Well, I'd love to try an experiment -- disabling the conversion of user-input characters in "Code" blocks on user-submission, into HTML entities. Seems like that shouldn't be "that" hard.
BTW -- when I say website directing conversion -- I mean by claiming it is using a specific encoding. Certainly Win-1251 was never a default standard -- ISO-8859-1, maybe, but not Win-1251 -- so that has to be specified as an encoding by the website on each page. That's what I mean by "directing conversion". The fact that multiple people can read UTF-8 encoded Unicode characters (basically ignoring the website's encoding directive) leads me to believe that most browsers would automatically work -- and it is only the fact that PM, first converts user-input into html-entities that the problem exists -- because it is only in code-blocks that PM won't convert html-entities or inhibits browser conversion back into their character equivalents.

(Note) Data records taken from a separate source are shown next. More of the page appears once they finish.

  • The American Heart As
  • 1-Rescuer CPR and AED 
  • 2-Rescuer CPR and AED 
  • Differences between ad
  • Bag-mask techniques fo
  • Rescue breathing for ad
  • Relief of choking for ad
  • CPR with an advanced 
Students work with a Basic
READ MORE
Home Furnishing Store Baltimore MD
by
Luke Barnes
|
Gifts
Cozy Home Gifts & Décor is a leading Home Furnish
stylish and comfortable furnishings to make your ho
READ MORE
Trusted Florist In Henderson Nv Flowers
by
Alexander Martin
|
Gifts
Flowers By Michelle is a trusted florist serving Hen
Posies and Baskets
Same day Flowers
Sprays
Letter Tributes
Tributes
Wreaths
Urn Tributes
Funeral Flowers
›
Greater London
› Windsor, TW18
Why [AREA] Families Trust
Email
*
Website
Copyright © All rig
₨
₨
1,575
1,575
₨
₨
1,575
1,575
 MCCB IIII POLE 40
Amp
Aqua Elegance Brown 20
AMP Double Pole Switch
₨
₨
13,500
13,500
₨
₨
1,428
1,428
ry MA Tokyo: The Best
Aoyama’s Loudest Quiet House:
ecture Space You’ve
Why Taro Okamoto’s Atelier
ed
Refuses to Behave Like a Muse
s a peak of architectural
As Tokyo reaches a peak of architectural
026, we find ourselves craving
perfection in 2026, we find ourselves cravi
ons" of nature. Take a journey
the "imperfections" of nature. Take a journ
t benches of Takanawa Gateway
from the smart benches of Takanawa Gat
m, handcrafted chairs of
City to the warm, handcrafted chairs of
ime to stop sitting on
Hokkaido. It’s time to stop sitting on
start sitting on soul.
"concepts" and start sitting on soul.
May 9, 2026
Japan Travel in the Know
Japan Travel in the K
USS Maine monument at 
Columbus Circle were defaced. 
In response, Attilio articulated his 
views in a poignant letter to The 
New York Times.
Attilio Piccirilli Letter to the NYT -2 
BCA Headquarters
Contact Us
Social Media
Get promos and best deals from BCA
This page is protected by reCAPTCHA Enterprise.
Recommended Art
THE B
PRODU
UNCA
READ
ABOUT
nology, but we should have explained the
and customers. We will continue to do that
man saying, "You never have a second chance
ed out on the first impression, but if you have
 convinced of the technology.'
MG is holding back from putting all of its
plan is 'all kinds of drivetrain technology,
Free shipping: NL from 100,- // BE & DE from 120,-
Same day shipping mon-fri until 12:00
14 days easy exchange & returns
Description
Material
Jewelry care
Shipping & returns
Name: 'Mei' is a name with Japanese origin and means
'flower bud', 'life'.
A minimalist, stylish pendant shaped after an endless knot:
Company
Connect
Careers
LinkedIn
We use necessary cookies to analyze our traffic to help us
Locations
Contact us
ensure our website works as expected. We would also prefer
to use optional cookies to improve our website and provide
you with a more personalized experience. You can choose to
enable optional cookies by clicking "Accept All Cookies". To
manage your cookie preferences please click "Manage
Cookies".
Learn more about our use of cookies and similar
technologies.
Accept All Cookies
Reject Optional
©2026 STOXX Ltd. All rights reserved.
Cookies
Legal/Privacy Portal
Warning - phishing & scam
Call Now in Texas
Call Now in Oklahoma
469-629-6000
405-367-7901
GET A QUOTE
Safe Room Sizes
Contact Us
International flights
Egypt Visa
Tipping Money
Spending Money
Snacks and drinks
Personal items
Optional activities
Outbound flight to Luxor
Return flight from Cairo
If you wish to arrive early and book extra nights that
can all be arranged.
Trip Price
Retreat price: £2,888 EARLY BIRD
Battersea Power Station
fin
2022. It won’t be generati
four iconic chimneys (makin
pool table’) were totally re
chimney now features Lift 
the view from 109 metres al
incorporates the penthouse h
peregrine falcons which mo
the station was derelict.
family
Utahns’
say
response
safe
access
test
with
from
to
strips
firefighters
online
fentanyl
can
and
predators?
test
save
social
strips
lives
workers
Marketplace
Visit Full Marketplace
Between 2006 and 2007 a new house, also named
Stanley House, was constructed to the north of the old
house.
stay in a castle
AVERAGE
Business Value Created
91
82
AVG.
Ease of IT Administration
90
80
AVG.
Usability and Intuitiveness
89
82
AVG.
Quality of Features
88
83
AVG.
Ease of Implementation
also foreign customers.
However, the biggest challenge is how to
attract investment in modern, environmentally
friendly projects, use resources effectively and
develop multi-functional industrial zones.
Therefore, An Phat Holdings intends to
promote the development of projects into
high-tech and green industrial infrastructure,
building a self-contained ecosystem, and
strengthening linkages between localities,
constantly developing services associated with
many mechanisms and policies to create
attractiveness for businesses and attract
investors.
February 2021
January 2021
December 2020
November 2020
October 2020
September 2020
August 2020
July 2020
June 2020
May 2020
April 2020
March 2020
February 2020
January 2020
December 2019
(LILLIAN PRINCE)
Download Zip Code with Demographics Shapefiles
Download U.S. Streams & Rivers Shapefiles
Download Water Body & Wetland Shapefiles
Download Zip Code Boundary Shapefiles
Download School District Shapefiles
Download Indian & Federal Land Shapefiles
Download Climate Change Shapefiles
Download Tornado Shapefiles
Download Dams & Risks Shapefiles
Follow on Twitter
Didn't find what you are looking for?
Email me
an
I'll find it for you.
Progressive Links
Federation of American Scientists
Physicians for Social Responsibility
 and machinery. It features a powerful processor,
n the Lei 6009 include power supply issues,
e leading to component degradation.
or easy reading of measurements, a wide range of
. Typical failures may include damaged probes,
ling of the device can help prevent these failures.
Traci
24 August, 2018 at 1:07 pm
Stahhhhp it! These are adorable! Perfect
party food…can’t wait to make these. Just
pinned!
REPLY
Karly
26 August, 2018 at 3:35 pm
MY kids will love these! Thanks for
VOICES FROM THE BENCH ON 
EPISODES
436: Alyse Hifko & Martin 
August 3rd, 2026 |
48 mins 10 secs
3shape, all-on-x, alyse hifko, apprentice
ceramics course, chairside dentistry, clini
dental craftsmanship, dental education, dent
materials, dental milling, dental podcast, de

That 2nd conversion makes UTF-8 displayable in normal text or "pre" blocks, but is disabled for "code" blocks. The best solution there would be to not mangle user-input in "code" blocks in the first place into html entities -- because they won't be converted back into displayable characters -- it's a one-way conversion that is causing the display bug -- so since "code" blocks aren't supposed to be formatted anyway -- it seems having the website reformat user input in those blocks is the root of the problem, since any conversion done in that 1st stage will be guaranteed to be one-way in code blocks.